Brander suggests that buyers and sellers ask for verification of the bank account to which any funds are being paid. He also says that any mails requesting a change of banking details should be viewed with suspicion.
All requests made via email should be checked against previous mails received from the same supposed sender. Fraudulent mails are often sent from accounts that are very similar but never identical to the original email addresses.
Brander acknowledges that in a digital age when time is always short, face to face meetings are not always practical. However, important documents should at all times be signed in person and verification of bank details always completed.
“As a precaution and to create awareness amongst our clients, we regularly advise clients that we never send an email requesting a change of banking details,” he says.
Akinnusi says banks are also urging clients to never disclose material information online. “As much as possible, share critical information in person only,” he says.
He adds that, even in person, clients should make sure that an Offer to Purchase (OTP) is comprehensive and that all critical information is included, especially all details of the buyer and the seller and the address of the property.
“An incomplete or blank OTP is an absolute no-no,” he emphasises.
Brander, too, stresses that no document should be signed in blank.

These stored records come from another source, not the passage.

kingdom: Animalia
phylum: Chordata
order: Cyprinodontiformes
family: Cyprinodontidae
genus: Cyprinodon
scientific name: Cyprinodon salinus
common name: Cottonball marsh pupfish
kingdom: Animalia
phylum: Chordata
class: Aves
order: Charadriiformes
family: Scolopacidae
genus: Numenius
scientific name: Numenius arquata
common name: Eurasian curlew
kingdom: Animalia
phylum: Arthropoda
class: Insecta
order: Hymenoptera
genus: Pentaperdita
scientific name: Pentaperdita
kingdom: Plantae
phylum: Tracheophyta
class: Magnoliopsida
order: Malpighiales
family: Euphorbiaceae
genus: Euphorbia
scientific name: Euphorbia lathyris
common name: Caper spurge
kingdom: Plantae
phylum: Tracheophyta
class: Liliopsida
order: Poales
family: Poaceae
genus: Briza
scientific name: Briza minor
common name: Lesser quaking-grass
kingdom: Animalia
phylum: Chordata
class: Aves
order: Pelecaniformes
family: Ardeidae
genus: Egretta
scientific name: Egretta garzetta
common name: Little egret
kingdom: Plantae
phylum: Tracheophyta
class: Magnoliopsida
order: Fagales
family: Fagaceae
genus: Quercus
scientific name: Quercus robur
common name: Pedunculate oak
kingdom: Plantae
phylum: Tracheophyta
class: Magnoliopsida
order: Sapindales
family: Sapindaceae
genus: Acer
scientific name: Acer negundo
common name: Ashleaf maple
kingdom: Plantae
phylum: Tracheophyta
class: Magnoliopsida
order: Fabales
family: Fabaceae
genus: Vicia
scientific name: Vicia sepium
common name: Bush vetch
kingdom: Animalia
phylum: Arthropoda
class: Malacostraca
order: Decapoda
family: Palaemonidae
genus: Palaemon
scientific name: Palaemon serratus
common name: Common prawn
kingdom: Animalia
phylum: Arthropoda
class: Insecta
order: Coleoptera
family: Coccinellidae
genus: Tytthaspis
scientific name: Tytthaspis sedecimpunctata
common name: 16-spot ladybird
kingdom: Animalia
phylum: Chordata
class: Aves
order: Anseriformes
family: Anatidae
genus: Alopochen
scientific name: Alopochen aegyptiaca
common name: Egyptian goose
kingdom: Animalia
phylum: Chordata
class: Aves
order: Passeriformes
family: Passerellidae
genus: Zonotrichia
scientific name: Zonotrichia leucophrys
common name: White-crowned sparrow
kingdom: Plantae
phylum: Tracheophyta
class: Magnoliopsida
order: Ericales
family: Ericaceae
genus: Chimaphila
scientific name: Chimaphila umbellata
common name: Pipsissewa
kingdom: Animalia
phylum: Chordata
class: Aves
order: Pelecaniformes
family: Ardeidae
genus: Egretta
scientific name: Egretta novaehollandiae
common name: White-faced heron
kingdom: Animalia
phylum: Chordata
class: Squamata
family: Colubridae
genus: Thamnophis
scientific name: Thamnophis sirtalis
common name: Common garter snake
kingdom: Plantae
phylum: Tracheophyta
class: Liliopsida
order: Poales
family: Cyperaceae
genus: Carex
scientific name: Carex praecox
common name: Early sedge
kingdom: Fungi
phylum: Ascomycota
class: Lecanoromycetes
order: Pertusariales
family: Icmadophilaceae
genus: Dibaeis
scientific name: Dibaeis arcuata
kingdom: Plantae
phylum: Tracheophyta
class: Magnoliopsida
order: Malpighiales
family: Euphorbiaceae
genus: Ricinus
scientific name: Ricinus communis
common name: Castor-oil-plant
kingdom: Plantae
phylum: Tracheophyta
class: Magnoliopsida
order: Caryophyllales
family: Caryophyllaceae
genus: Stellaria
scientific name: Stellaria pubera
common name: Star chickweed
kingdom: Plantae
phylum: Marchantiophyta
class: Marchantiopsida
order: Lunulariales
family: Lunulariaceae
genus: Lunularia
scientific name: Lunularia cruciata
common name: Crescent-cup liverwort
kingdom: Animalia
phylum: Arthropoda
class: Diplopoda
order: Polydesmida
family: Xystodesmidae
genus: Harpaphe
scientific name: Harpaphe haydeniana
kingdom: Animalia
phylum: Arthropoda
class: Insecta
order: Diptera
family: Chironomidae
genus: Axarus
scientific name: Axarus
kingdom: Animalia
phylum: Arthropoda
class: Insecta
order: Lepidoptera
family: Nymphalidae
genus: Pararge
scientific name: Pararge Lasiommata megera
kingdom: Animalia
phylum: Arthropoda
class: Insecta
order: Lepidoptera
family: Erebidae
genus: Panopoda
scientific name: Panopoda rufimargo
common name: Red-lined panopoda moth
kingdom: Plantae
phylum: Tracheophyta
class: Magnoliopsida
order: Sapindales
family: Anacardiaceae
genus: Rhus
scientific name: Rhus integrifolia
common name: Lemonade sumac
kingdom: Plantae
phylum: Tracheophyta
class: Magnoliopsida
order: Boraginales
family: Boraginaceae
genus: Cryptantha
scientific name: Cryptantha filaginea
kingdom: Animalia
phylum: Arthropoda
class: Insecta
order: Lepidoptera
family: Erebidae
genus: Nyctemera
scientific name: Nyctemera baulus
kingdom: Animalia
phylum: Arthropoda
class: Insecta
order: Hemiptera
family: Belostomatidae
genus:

Tyson says that the risk of fraud is not confined to home loans. “Cash deals, no matter how enticing, can also pose great risks. Always insist on a deposit prior to occupation.”
Brander concurs. “An unwitting seller may believe the cash deal to be secure, but he is in an unenvious position if the purchaser insists on only parting with his cash after transfer into the purchaser’s name, was effected. The seller then risks not being paid at all, after allowing ownership to pass!”
With increased fraud and clever criminals behind them, Akinnusi advises both buyers and sellers to use only registered and reputable estate agents and approved conveyancers.
“Choose an estate agent that is affiliated to a registered brand and ask questions about their affiliations, registrations and qualifications. Ask to see proof of certifications, VAT numbers and tax registrations. They will share this willingly if they are legitimate agents. Clients should never be afraid to check and recheck everything that’s material to the transaction,” he points out.
Tyson agrees. “At a reputable agency, agents are trained to qualify buyers by asking the right questions, structure deals correctly to protect sellers, make sure the right conveyancers are used to monitor sales with proper feedback.”
He adds that a reputable agent should have a current Fidelity Fund Certificate and a clear record with the Estate Agency Board.